Unless you prevent bees from hitting the back wall, what it there about swarming?

Anyways, there are always specific problems to solve either harvesting in spring/summer/fall/winter.
To each his/her own.


----------



## Yunzow (Mar 16, 2017)

Hey, what do you mean by "seams"?



gww said:


> A general rule of thumb that I have read is to count your seams of bees. Leave at least one full comb of stores per seam min and more then two combs per seam of bees is a waste.
> I am only starting my third summer.
> Cheers
> gww


----------



## gww (Feb 14, 2015)

I realized that this is the top bar forum after I had posted. In a lang hive, seams would be when looking down between the frames top and bottom, the full of bees ones would be considered seams. It can be transferred to when you pull a comb and it has bees completely covering both sides, you could consider this the same as a seam.
Clear as mud, right?
Cheers
gww


----------



## GregB (Dec 26, 2017)

For true deep horizontals (Layens/Ukrainian), for winter you only leave frames covered by the bees.
That's it.
Any frame not covered by the bees - you move it outside of the division board for spring use OR take to storage OR harvest for yourself.
All my hives went into the last winter on 5-6 bars max.

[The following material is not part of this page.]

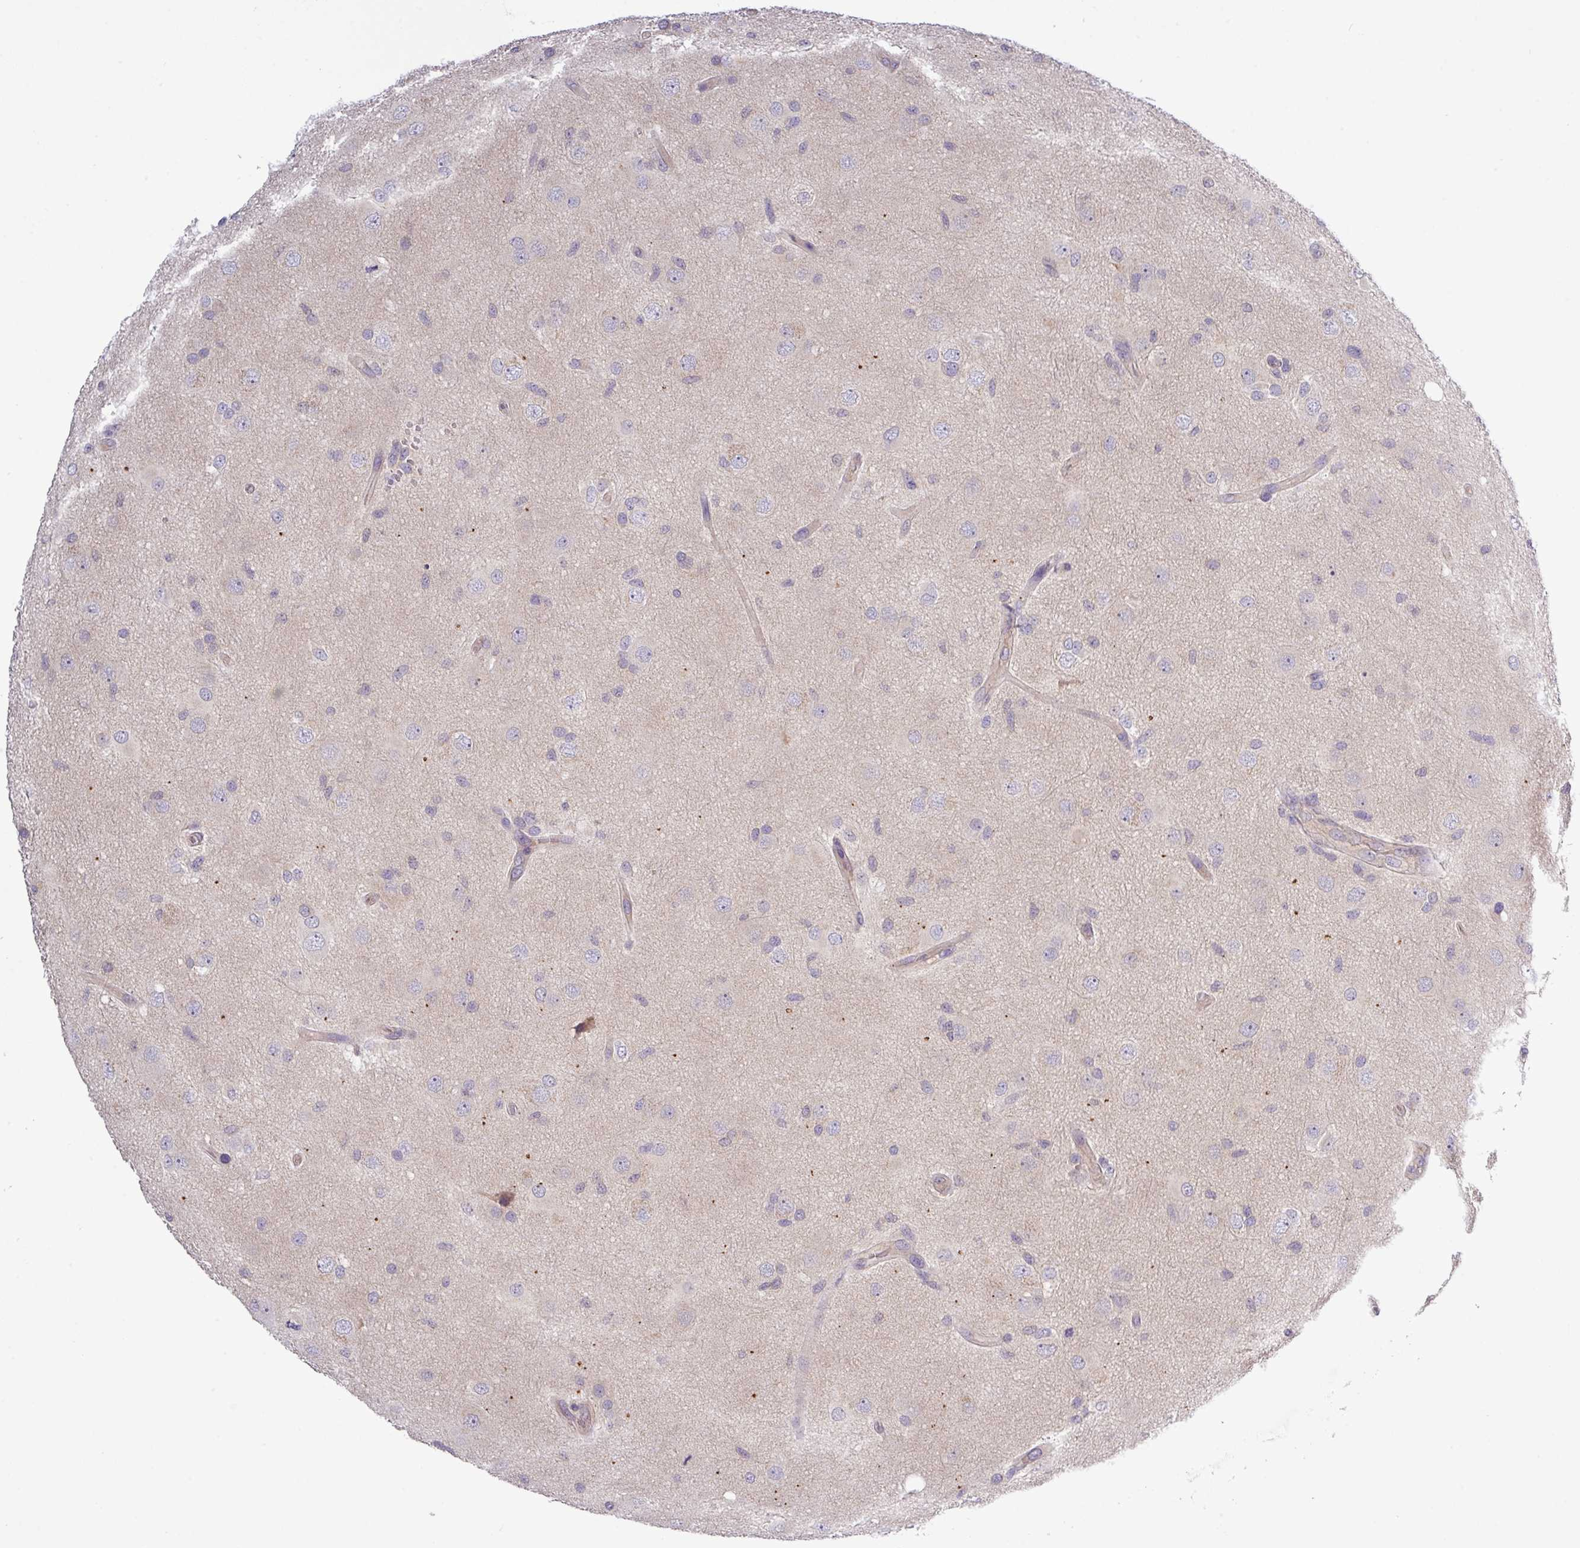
{"staining": {"intensity": "negative", "quantity": "none", "location": "none"}, "tissue": "glioma", "cell_type": "Tumor cells", "image_type": "cancer", "snomed": [{"axis": "morphology", "description": "Glioma, malignant, High grade"}, {"axis": "topography", "description": "Brain"}], "caption": "DAB immunohistochemical staining of glioma displays no significant positivity in tumor cells.", "gene": "TMEM62", "patient": {"sex": "male", "age": 53}}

This is not a good formula for true TBH due to smaller/shallow combs, to be sure. Just for a context.


----------



## Yunzow (Mar 16, 2017)

I guess that sort of makes sense. Just trying to guesstimate how many bees there are.


gww said:


> I realized that this is the top bar forum after I had posted. In a lang hive, seams would be when looking down between the frames top and bottom, the full of bees ones would be considered seams. It can be transferred to when you pull a comb and it has bees completely covering both sides, you could consider this the same as a seam.
> Clear as mud, right?
> Cheers
> gww


----------